This video performance work combines the shared experience of lockdown gardening with figures in isolation: Homer’s Penelope; anchoress Julian of Norwich; abbess Hildegard von Bingen; and the Virgin Mary as hortus conclusus – an enclosed garden. The work asserts these women’s relevance as emblems of solitary contemplation. Shot in the Sunken Garden, Quex Park and two private horticultural spaces, the piece irreverently evokes monastic herb gardens and medieval hortus conclusus paintings. Compost heaps are included as reminders of the possibility of patiently generating something new from discarded remnants of the past. Many of the actions performed are reversed or undone, echoing Penelope unpicking her weaving each night. This doing, undoing and re-doing reflects our uncertain present moment. But by being situated in cultivated sanctuaries for healing and transformation, the actions suggest an affinity with Julian’s description of salvation as an ‘again-making’. The garden is a space in which to be regrown.
Statement
Holly Slingsby’s performances, videos and paintings explore belief in a variety of contexts, and examine representations of women.
Her visual language reflects a fascination with iconographic traditions, drawing on Biblical imagery, myth, and contemporary culture. She uses historic material as a lens to look at the present, and invites viewers to consider the transcendental.

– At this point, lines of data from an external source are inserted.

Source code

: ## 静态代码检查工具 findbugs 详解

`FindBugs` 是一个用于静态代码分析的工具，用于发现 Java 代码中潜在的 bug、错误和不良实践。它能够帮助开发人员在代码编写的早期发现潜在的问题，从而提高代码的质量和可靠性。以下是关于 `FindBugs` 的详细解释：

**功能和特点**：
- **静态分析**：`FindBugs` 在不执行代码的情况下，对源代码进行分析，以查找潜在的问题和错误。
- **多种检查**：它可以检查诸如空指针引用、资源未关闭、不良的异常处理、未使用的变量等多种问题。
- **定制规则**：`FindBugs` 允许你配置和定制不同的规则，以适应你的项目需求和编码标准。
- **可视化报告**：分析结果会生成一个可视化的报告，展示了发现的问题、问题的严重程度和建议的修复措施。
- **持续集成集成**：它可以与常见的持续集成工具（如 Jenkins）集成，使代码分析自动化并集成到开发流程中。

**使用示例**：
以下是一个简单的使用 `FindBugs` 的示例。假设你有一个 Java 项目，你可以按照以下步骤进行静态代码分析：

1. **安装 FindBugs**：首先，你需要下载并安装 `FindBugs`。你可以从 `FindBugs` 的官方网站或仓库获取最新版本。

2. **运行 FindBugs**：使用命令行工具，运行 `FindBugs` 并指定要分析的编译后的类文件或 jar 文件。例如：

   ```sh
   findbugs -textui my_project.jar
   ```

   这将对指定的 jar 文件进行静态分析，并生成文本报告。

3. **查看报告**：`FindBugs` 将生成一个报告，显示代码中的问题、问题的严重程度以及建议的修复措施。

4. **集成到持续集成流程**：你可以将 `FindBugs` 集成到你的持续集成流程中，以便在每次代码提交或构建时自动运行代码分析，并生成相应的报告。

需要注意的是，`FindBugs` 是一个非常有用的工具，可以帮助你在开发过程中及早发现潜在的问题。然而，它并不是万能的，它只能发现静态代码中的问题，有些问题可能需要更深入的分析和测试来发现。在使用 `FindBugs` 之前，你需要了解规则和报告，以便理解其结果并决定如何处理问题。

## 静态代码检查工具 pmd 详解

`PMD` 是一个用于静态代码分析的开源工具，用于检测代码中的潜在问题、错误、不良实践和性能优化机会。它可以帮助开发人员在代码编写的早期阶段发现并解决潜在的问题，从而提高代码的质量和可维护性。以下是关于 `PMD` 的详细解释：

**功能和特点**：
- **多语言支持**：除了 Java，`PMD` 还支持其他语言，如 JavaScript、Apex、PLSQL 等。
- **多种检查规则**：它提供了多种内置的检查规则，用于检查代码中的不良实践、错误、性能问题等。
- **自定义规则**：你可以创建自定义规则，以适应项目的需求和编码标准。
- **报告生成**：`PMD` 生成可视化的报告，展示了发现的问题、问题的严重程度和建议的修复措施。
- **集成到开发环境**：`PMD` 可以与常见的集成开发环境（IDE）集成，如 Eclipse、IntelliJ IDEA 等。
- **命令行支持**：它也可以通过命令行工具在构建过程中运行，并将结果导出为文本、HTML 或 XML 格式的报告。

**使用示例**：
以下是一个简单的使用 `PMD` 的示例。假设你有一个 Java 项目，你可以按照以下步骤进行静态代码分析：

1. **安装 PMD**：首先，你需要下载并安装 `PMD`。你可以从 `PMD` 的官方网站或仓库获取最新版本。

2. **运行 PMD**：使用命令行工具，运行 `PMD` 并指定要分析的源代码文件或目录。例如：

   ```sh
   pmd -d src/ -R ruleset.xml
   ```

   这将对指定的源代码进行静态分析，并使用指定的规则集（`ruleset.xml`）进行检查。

Slingsby’s recent work draws on lived experience of infertility, siting the female body in gardens and greenhouses.
Biography
Holly Slingsby (born 1983, UK) is based in Margate, UK. She studied at the Ruskin School of Drawing and Fine Art, Oxford University; and the Slade School of Art, London.

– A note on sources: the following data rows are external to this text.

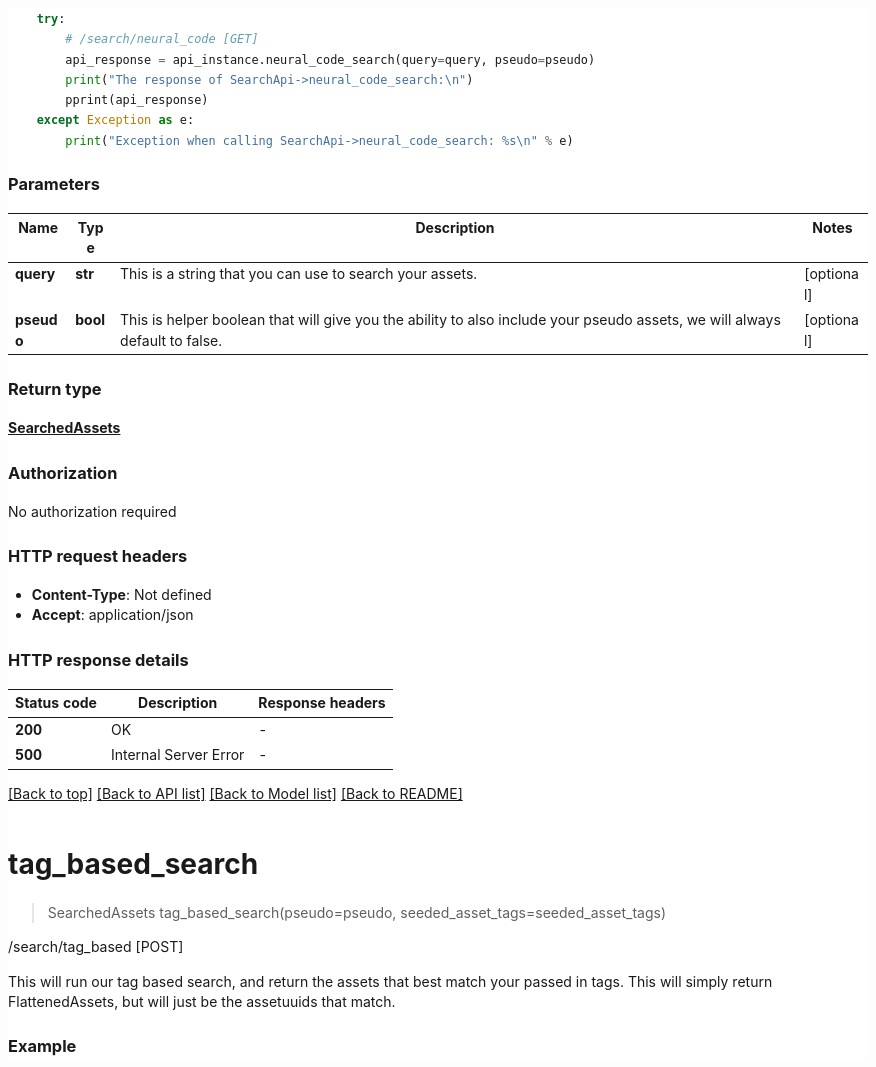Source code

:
 ```python
    try:
        # /search/neural_code [GET]
        api_response = api_instance.neural_code_search(query=query, pseudo=pseudo)
        print("The response of SearchApi->neural_code_search:\n")
        pprint(api_response)
    except Exception as e:
        print("Exception when calling SearchApi->neural_code_search: %s\n" % e)
```



### Parameters


Name | Type | Description  | Notes
------------- | ------------- | ------------- | -------------
 **query** | **str**| This is a string that you can use to search your assets. | [optional] 
 **pseudo** | **bool**| This is helper boolean that will give you the ability to also include your pseudo assets, we will always default to false. | [optional] 

### Return type

[**SearchedAssets**](SearchedAssets)

### Authorization

No authorization required

### HTTP request headers

 - **Content-Type**: Not defined
 - **Accept**: application/json

### HTTP response details

| Status code | Description | Response headers |
|-------------|-------------|------------------|
**200** | OK |  -  |
**500** | Internal Server Error |  -  |

[[Back to top]](#) [[Back to API list]](../README#documentation-for-api-endpoints) [[Back to Model list]](../README#documentation-for-models) [[Back to README]](../README)

# **tag_based_search**
> SearchedAssets tag_based_search(pseudo=pseudo, seeded_asset_tags=seeded_asset_tags)

/search/tag_based [POST]

This will run our tag based search, and return the assets that best match your passed in tags. This will simply return FlattenedAssets, but will just be the assetuuids that match.

### Example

Slingsby has had solo exhibitions and performances at CRATE, Margate (2019); Margate Festival (2018); Bòlit, Centre d’Art Contemporani, Girona (2016); Tintype, London (2015); DKUK, London (2015); and SHIFT., London (2012). Her work has been shown at The Nunnery Gallery, London; The Horse Hospital, London; CCC Barcelona; LABS Bologna; Turner Contemporary, Margate; Katzman Contemporary, Toronto; Matt’s Gallery, London; Pump House Gallery, London; Spike Island, Bristol; Modern Art Oxford; the Freud Museum, London; FEM Festival, Girona; Art Licks Weekend, London; the ICA, London; and the Barbican, London. In 2018 she published an artist’s book with Publication Studio London and The Bower.